Hi All,
In advance, thanks for any light you can shed on this issue I'm
experiencing.
The set up I have is two MySQL servers in MySQL-MMM configuration
(only one active writer role [10.0.1.1], and no reader roles between
them). Two further MySQL servers then replicate from 10.0.1.1 and are
used in the "application" as read-only sources (these are the
"application servers"). The application servers only read from
themselves and direct all writes to 10.0.1.1. There is monitoring in
place by way of a table within the replicated database that has the
current time entered every minute (via a cron job), and each slave
"application server" has a monitoring cron job which checks the
replicated table for the time and compares it to it's own time. If the
difference is greater than 1 minute, I am alerted via SMS.
MySQL Version (on all 4 boxes) is: MySQL-5.0.84 (build 18) from
Percona [
http://www.percona.com/mysql/5.0.84-b18]
MySQL-MMM Version (on 2 master boxes) is: 2.0.9
Perl Version: "This is perl, v5.8.8 built for i386-linux-thread-multi"
All boxes running CentOS-5.3(Final).
Sorry for the long windedness, but some or all of the above may be
relevant.
Now the problem...
Rather at random, I'm seeing log entries in the monitor log as
follows:
ERROR Check 'mysql' on 'db01' has failed for 14 seconds! Message:
ERROR: Connect error (host =
10.0.1.11:3306, user = usr_mmm_monitor)!
Can't connect to MySQL server on '10.0.1.11' (4)
At the same time, the agent log shows things like:
FATAL Couldn't allow writes: ERROR: Can't connect to MySQL (host =
10.0.1.11:3306, user = usr_mmm_agent)!

__DATA__
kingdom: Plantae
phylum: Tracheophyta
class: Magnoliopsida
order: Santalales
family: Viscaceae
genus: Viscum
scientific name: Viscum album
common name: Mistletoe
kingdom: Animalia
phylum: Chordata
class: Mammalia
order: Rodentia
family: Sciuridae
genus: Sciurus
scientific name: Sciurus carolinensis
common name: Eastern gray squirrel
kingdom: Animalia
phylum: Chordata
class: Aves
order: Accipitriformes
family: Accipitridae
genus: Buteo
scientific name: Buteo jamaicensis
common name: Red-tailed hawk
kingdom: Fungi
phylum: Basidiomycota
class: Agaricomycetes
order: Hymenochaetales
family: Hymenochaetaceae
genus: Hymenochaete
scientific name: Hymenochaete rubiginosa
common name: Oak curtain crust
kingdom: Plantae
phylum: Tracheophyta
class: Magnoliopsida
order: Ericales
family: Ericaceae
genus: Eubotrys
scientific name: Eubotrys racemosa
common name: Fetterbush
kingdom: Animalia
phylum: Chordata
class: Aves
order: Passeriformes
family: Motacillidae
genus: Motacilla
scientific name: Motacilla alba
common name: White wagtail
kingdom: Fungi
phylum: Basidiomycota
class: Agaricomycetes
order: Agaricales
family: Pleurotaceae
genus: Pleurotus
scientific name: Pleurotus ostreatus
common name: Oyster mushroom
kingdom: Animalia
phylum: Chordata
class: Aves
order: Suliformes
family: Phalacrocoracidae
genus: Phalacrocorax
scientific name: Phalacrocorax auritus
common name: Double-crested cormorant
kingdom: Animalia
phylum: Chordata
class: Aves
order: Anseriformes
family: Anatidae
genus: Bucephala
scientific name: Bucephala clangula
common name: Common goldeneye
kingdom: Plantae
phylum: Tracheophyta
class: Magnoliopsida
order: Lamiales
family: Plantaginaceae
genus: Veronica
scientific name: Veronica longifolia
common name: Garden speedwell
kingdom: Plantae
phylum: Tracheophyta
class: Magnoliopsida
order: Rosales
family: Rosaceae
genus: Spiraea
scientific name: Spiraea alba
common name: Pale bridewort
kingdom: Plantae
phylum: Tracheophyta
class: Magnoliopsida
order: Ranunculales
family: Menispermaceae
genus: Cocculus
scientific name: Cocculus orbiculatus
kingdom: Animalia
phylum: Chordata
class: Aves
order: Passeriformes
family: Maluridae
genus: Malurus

__EXERCISE REQUIREMENTS__
1. In the MySQL replication thread, which MySQL version runs on all four boxes?
2. Rewrite the part of the MySQL replication thread starting at "Now the problem..." and ending at "user = usr_mmm_agent)!", putting "intermittently" in place of "at random".
3. Extend the MySQL replication thread past its last line.
The rows have no role in this work.

__SOLVED PROBLEMS__
1. MySQL-5.0.84 (build 18) from Percona.

2.
Now the problem...
Rather intermittently, I'm seeing log entries in the monitor log as
follows:
ERROR Check 'mysql' on 'db01' has failed for 14 seconds! Message:
ERROR: Connect error (host =
10.0.1.11:3306, user = usr_mmm_monitor)!
Can't connect to MySQL server on '10.0.1.11' (4)
At the same time, the agent log shows things like:
FATAL Couldn't allow writes: ERROR: Can't connect to MySQL (host =
10.0.1.11:3306, user = usr_mmm_agent)!

3.
Both the above log entries are seen (randomly?) throughout normal
operation, and don't seem to actually impact in performance or
availability, until they happen many times sequentially, causing a
fail-over.
As far as the monitor is concerned, mysql has been dead for 14 seconds
(in example above).
With default MySQL-MMM config, after 15 seconds of dead time, the
writer role is pushed to the other server (db02 in my case), which is
great but...
...during the 15 seconds of dead time above, the cron job has
connected to local mysql, updated the time in the check table and both
the "application servers" have replicated this value too, so mysql is
certainly not dead.
For the time being, I've upped the required mysql dead time to 30
seconds, which is working around the problem (although, I still see
entries such as the above in the agent monitor logs).
If anyone has any suggestions as to what I can check, I'd appreciate
it, and apologies for the potentially confusing long post.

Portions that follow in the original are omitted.